WORK REQUEST 1.
Please condense the paragraph of the boundary-conditions test code that begins "class Test1D_InhomogeneousNeumann" into a short list that keeps its main facts.

Top of DOCUMENT EXCERPT

Testing boundary conditoins

- I am not sure what happend... but this is what I did for last push

SimPEG/Tests/test_boundaryPoisson.py

@@ -169,7 +169,333 @@ class Test2D_InhomogeneousDirichlet(OrderTest):
         self.myTest = 'xcJ'
         self.orderTest()
 
+class Test1D_InhomogeneousNeumann(OrderTest):
+    name = "1D - Neumann"
+    meshTypes = MESHTYPES
+    meshDimension = 1
+    expectedOrders = 2
+    meshSizes = [4, 8, 16, 32, 64, 128]
 
+    def getError(self):
+        #Test function
+        phi = lambda x: np.sin(np.pi*x)
+        j_fun = lambda x: np.pi*np.cos(np.pi*x)
+        q_fun = lambda x: -(np.pi**2)*np.sin(np.pi*x)
+
+        xc_anal = phi(self.M.gridCC)
+        q_anal = q_fun(self.M.gridCC)
+        j_anal = j_fun(self.M.gridFx)
+
+        #TODO: Check where our boundary conditions are CCx or Nx
+        vecN = self.M.vectorNx
+        vecC = self.M.vectorCCx
+
+        phi_bc = phi(vecC[[0,-1]])
+        j_bc = j_fun(vecN[[0,-1]])
+
+        P, Pin, Pout = self.M.getBCProjWF([['neumann', 'neumann']])

Bottom of DOCUMENT EXCERPT

WORK REQUEST 2.
In the records, take the part that opens with the first line and closes with the line containing "envió de correspondencia". Write only that part out again with "Praktikum" swapped for "Auslandspraktikum", leaving everything else unchanged.

Top of INPUT

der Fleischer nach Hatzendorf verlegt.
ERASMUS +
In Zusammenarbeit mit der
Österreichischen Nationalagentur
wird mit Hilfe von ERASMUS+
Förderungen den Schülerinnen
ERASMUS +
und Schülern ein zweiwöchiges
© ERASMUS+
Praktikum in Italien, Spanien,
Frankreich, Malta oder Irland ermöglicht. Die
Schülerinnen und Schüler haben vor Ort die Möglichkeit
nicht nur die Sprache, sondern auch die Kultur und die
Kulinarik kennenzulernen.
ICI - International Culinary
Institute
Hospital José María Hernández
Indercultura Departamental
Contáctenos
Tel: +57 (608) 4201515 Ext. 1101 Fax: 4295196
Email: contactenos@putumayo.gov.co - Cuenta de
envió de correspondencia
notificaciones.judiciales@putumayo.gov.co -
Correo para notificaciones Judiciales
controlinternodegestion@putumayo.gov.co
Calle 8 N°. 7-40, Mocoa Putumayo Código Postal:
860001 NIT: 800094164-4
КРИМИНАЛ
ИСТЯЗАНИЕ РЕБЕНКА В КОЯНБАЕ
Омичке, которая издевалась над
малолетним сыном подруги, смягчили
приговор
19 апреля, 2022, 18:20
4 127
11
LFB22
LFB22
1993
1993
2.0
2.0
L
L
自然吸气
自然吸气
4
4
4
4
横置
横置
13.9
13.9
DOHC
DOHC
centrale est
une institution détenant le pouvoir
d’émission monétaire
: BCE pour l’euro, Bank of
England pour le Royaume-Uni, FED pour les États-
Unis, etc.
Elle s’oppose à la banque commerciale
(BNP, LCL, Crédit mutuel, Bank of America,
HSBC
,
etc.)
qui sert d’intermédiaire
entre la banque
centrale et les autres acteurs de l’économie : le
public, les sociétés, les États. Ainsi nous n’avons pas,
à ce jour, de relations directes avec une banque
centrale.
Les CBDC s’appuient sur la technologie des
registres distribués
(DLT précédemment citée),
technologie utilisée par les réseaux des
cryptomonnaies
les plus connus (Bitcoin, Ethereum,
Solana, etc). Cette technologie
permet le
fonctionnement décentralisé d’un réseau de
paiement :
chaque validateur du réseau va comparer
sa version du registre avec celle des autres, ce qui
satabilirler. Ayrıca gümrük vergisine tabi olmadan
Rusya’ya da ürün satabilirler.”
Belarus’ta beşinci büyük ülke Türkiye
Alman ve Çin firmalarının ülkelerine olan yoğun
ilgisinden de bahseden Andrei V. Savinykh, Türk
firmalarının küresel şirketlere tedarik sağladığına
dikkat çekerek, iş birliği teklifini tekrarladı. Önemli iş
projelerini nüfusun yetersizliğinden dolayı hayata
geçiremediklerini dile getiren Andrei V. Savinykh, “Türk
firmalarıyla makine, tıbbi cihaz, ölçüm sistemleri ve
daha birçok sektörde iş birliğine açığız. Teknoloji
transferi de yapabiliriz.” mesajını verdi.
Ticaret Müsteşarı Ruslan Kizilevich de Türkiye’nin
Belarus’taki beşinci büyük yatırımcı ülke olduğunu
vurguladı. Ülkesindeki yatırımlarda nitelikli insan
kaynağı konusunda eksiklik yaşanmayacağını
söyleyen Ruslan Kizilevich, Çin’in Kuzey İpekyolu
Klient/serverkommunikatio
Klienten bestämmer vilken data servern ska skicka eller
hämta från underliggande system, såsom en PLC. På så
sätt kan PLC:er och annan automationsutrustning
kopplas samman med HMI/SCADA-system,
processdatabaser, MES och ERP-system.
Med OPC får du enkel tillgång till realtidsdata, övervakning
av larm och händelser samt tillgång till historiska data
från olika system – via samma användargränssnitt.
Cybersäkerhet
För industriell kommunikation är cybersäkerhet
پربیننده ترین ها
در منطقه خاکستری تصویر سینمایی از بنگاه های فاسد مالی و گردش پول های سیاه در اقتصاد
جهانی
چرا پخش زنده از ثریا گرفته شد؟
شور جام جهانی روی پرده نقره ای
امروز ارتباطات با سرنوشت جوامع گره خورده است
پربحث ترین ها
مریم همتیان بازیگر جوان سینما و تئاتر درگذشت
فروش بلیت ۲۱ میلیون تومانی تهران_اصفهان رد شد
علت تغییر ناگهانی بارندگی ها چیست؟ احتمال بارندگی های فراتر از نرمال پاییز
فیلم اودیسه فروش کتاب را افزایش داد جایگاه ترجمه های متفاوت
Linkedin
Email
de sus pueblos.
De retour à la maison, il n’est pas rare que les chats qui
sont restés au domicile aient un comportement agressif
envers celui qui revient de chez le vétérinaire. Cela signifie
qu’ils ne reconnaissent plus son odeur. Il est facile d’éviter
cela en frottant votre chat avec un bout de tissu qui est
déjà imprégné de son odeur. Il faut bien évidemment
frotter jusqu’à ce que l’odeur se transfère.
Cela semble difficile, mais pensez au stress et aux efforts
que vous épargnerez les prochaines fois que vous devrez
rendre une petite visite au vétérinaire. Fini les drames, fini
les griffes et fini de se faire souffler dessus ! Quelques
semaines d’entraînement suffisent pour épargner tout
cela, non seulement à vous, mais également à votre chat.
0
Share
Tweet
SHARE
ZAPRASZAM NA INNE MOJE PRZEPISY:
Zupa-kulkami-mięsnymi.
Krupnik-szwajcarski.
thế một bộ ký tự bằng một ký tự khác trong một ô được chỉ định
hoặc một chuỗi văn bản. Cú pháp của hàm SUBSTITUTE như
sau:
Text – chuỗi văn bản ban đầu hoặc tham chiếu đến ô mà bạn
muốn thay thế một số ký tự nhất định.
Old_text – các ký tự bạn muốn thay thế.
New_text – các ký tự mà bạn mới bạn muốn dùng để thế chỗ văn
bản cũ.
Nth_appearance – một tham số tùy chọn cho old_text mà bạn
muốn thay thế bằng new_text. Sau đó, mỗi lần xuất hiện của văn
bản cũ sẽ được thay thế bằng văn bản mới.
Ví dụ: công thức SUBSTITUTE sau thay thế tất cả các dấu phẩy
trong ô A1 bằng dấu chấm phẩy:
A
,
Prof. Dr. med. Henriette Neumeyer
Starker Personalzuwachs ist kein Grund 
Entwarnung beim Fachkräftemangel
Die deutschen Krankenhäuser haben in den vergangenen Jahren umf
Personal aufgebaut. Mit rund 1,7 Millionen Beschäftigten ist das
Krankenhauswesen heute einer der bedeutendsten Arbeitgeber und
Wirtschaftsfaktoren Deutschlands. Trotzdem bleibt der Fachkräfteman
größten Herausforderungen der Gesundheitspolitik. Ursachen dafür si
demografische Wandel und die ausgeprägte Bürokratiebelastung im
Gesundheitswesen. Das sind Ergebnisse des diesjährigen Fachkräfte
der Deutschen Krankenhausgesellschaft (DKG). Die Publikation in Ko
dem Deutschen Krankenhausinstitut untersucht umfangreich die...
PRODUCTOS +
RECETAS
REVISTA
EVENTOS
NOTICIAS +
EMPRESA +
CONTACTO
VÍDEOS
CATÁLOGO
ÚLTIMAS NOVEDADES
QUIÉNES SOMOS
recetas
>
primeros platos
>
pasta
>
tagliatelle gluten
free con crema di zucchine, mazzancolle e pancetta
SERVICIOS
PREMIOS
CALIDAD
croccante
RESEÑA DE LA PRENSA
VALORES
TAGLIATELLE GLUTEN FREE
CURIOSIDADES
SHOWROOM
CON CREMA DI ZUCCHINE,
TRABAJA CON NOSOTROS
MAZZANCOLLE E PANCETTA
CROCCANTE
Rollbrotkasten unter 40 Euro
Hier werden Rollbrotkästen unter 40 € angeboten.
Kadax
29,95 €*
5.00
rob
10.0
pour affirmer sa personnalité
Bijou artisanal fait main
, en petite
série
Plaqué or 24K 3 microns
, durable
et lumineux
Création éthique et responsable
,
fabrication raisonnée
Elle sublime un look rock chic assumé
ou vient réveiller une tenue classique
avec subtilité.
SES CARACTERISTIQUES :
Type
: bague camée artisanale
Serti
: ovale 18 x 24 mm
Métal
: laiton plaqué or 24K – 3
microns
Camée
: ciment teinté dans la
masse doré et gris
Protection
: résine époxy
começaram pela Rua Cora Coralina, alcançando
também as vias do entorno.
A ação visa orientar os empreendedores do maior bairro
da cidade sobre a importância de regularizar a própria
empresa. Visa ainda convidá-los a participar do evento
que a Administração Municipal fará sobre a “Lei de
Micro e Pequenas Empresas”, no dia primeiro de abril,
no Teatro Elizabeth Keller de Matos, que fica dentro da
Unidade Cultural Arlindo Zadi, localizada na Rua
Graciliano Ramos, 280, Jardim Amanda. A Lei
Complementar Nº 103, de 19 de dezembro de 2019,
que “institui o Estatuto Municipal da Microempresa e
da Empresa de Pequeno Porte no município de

Bottom of INPUT

TASK SOLUTION 1.
- Class Test1D_InhomogeneousNeumann, built on OrderTest
- Name: "1D - Neumann"
- Mesh types: MESHTYPES
- Mesh dimension: 1
- Expected order: 2
- Mesh sizes: 4, 8, 16, 32, 64, 128

TASK SOLUTION 2.
der Fleischer nach Hatzendorf verlegt.
ERASMUS +
In Zusammenarbeit mit der
Österreichischen Nationalagentur
wird mit Hilfe von ERASMUS+
Förderungen den Schülerinnen
ERASMUS +
und Schülern ein zweiwöchiges
© ERASMUS+
Auslandspraktikum in Italien, Spanien,
Frankreich, Malta oder Irland ermöglicht. Die
Schülerinnen und Schüler haben vor Ort die Möglichkeit
nicht nur die Sprache, sondern auch die Kultur und die
Kulinarik kennenzulernen.
ICI - International Culinary
Institute
Hospital José María Hernández
Indercultura Departamental
Contáctenos
Tel: +57 (608) 4201515 Ext. 1101 Fax: 4295196
Email: contactenos@putumayo.gov.co - Cuenta de
envió de correspondencia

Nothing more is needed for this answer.